Role of magnified ileoscopy in the diagnosis of cases of coeliac disease with predominant abdominal symptoms.Scand J Gastroenterol. 2009; 44(3):320-4.SJ
Less severe histological changes have sometimes been reported in the terminal ileum (TI) of coeliac patients. The aim of this work was to assess whether magnified ileoscopy and the corresponding biopsy could be used when diagnosing coeliac disease (CD). This would be of clinical value in coeliac patients who show predominant abdominal symptoms and who undergo colonoscopy with ileoscopy as first clinical examination.
MATERIAL AND METHODS
All patients underwent conventional and magnified ileoscopy, along with histological examination of macroscopic mucosal abnormalities, if present. Patients whose ileoscopy with biopsy suggested CD underwent a blood test for quantitative determination of anti-transglutaminase antibodies and upper gastrointestinal endoscopy with corresponding duodenal biopsy.

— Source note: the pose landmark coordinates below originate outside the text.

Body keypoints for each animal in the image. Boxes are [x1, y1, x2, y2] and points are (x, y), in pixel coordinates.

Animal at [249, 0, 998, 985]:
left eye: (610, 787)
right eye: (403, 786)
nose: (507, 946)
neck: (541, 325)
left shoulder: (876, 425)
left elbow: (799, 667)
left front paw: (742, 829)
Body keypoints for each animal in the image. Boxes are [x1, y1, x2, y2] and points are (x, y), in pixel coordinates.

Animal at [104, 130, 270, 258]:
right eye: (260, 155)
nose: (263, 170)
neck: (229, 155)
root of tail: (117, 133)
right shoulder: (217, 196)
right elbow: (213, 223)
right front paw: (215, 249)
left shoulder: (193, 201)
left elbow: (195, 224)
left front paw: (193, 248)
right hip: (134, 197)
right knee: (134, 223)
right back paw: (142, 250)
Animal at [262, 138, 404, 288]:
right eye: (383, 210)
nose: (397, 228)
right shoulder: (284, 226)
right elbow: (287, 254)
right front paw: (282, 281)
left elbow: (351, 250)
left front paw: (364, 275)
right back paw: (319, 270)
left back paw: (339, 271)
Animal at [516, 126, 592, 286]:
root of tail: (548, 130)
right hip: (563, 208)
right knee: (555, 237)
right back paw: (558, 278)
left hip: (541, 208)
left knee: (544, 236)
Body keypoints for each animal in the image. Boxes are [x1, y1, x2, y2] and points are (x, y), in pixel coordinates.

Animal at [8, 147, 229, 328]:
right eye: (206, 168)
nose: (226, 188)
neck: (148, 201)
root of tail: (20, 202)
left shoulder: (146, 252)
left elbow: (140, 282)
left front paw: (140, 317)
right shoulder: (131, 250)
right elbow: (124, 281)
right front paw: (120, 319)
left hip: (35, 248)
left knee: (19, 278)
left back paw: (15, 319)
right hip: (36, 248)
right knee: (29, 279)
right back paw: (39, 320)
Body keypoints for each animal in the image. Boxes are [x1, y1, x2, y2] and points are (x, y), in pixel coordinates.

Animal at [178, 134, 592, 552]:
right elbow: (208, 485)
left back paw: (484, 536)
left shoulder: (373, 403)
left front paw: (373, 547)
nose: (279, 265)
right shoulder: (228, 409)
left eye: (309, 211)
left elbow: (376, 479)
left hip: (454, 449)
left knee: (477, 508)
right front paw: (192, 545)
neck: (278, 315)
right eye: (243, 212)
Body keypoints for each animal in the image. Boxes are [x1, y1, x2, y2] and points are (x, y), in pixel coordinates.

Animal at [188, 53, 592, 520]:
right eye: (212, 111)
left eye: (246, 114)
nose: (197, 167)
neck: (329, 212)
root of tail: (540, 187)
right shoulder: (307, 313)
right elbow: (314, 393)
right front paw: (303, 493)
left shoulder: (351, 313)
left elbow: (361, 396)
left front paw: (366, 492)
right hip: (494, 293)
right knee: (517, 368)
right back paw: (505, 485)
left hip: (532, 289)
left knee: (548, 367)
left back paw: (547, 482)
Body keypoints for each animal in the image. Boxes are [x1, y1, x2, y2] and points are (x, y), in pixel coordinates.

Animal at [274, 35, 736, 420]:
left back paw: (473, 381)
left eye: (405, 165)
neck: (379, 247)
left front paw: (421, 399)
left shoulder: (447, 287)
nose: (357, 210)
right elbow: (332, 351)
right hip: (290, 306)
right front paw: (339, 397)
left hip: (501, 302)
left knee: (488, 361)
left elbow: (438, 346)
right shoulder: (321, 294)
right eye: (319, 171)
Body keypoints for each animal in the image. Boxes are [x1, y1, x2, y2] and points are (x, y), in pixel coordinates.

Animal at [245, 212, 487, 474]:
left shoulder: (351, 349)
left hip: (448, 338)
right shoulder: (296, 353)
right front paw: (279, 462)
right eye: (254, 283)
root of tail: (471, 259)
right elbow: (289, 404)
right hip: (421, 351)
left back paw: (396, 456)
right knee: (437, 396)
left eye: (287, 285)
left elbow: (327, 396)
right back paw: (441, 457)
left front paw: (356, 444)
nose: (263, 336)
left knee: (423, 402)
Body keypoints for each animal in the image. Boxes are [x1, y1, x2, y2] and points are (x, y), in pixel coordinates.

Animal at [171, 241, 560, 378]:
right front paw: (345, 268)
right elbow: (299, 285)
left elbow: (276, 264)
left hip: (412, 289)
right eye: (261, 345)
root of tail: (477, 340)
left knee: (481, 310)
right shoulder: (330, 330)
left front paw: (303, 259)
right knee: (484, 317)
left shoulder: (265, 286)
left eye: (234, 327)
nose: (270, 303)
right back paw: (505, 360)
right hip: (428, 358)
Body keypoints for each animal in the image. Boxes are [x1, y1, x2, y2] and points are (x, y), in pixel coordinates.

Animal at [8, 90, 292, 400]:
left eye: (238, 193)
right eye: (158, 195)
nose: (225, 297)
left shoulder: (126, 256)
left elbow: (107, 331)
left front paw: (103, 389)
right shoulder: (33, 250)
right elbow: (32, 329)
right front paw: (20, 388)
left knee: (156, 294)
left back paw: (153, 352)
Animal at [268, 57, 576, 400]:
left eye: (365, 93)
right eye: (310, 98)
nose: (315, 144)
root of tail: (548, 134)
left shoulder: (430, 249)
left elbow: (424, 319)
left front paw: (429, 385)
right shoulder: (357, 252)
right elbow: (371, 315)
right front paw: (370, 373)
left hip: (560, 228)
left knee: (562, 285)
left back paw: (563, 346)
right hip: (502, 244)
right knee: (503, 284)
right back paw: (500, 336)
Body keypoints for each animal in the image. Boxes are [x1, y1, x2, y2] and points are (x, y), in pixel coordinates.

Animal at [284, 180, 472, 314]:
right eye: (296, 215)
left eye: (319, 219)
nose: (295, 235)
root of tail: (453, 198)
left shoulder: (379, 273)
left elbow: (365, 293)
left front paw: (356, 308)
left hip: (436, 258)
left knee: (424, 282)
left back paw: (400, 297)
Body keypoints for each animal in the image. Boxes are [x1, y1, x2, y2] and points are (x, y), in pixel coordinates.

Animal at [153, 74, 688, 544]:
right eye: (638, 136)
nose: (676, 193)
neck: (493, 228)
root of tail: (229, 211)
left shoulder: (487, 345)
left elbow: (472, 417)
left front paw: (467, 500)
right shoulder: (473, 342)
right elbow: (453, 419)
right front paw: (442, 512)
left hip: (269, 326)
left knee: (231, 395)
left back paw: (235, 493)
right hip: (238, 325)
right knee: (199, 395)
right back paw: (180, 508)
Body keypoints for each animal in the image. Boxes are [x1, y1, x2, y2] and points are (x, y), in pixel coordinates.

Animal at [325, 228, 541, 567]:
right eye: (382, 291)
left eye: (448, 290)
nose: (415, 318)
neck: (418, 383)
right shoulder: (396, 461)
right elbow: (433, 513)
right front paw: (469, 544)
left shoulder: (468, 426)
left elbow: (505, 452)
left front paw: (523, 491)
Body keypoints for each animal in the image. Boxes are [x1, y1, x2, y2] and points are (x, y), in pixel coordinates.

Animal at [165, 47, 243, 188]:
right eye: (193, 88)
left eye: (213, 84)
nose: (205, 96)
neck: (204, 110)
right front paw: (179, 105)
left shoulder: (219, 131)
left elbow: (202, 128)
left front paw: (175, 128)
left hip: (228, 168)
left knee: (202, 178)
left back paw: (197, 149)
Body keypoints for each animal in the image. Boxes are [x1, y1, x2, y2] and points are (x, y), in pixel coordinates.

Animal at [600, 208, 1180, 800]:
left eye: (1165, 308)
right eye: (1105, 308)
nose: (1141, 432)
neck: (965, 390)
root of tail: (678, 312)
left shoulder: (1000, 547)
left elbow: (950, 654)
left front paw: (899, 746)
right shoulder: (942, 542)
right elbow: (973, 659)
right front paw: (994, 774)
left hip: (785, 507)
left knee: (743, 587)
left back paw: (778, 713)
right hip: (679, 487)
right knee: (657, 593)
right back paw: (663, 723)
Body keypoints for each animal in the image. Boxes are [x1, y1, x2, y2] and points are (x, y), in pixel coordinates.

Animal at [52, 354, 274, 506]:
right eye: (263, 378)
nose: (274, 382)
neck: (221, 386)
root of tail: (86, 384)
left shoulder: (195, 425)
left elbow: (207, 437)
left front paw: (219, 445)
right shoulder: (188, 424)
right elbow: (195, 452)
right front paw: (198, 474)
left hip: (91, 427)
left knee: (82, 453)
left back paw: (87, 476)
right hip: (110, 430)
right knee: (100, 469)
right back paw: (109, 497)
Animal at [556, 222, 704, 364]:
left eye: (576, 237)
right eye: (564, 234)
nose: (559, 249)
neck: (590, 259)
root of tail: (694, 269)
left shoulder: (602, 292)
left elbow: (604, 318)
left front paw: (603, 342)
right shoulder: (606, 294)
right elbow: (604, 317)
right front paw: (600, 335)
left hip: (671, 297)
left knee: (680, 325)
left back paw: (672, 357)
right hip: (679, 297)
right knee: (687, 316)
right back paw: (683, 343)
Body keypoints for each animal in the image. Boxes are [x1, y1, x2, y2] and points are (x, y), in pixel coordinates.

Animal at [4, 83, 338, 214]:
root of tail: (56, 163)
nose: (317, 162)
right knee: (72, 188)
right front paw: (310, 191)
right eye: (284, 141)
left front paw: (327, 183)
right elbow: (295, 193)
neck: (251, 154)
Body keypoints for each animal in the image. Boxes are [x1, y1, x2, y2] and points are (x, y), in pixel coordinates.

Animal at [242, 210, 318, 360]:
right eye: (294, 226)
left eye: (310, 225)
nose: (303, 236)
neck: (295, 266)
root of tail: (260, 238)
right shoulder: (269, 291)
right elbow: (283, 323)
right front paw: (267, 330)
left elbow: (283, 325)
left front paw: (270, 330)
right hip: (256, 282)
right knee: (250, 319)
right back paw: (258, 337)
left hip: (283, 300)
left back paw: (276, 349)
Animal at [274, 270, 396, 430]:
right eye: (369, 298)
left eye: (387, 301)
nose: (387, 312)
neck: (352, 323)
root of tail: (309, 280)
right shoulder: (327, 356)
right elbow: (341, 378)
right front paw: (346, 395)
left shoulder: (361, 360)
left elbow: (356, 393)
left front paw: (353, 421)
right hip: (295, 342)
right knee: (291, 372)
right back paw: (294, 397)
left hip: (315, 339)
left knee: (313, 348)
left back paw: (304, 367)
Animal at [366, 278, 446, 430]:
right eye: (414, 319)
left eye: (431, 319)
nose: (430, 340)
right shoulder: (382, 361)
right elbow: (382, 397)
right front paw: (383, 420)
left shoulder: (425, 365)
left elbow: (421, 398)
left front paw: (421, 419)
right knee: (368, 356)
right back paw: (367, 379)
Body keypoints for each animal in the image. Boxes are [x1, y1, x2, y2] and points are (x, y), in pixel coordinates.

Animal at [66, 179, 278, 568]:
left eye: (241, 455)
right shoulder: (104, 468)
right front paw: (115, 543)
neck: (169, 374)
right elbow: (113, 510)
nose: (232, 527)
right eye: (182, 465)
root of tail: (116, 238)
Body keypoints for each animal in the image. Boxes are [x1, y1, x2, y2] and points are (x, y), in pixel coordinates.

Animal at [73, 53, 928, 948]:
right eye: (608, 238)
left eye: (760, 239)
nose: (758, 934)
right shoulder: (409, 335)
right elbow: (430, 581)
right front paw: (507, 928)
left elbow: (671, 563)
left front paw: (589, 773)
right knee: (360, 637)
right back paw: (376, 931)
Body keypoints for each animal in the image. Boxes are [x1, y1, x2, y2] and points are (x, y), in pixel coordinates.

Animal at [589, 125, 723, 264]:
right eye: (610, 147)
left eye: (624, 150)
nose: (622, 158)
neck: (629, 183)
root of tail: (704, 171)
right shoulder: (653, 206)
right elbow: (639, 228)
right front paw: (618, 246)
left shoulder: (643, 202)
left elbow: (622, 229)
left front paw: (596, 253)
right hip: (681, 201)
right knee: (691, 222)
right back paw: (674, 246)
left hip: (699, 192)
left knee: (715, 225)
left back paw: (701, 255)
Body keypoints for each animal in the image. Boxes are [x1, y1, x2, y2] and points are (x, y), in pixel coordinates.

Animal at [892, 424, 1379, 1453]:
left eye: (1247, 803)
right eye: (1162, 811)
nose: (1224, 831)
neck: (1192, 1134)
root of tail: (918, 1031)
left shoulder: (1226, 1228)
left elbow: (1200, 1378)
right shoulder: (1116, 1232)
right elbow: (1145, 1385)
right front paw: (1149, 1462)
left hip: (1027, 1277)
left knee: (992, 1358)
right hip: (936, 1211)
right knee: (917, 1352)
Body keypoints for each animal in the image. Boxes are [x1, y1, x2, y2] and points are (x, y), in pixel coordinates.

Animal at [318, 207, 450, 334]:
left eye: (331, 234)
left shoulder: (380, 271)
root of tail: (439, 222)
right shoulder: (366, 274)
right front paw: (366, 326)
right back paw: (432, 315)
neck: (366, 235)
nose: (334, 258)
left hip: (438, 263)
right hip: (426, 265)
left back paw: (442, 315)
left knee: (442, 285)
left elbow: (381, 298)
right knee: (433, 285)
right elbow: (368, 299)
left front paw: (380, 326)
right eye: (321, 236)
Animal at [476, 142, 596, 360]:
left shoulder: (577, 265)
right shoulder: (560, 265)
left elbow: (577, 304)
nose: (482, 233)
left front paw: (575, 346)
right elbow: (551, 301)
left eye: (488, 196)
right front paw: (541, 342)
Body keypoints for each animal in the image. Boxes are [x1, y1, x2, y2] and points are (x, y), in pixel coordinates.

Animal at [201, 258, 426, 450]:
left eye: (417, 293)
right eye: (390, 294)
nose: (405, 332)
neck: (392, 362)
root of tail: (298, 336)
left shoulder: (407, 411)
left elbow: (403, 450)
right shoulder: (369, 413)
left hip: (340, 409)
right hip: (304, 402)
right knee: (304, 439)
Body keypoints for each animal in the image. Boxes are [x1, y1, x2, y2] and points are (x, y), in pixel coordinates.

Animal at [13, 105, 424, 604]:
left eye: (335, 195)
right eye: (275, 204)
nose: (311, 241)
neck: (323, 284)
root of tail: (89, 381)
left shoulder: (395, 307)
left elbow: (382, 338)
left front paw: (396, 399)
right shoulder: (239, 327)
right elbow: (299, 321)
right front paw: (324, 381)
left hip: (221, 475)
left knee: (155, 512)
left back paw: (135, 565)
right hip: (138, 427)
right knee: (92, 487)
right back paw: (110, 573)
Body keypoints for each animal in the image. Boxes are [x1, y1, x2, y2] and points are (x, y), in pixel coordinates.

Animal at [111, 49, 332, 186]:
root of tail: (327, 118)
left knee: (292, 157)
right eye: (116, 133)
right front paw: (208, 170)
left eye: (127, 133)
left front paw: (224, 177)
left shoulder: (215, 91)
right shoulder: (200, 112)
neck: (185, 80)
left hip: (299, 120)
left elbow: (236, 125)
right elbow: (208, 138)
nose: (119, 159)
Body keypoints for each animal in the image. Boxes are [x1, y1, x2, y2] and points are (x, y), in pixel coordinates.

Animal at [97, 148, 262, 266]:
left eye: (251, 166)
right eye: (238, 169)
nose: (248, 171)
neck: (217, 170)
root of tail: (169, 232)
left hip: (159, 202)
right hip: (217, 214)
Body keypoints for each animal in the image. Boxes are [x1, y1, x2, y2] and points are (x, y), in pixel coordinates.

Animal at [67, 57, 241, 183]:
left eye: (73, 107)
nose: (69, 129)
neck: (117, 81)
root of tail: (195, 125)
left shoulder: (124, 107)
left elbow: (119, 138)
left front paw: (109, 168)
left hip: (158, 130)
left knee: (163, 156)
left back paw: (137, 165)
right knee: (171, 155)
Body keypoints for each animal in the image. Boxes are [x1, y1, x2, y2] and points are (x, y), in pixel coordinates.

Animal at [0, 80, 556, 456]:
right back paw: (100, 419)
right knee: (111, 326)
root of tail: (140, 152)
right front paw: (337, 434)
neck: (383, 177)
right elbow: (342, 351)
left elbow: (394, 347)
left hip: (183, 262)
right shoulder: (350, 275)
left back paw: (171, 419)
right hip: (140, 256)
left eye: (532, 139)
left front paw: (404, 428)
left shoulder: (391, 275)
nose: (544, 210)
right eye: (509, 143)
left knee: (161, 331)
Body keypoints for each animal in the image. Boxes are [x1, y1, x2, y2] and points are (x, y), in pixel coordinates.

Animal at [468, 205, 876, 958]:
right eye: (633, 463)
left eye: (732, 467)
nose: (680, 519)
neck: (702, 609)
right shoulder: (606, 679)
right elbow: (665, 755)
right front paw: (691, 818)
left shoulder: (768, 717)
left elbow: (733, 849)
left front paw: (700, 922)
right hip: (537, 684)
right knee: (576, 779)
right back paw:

Out of 143 patients enrolled, 21 had a TI mucosal lesion, and 10 of these showed villous atrophy at ileoscopy only after magnification. Six showed a count of intra-epithelial lymphocytes (IELs) >25/100 enterocytes and upper intestinal lesions, confirming the diagnosis of CD. Finally, of four patients diagnosed with Crohn's disease, TI mucosal aftoid lesions were seen in two only in magnified view.
Magnified ileoscopy reliably recognizes the presence of mucosal villous subtotal or total atrophy at TI. This finding, even if not specific to CD, can address the diagnosis of CD. Magnification in the course of ileoscopy could also be useful in the diagnosis of Crohn's disease.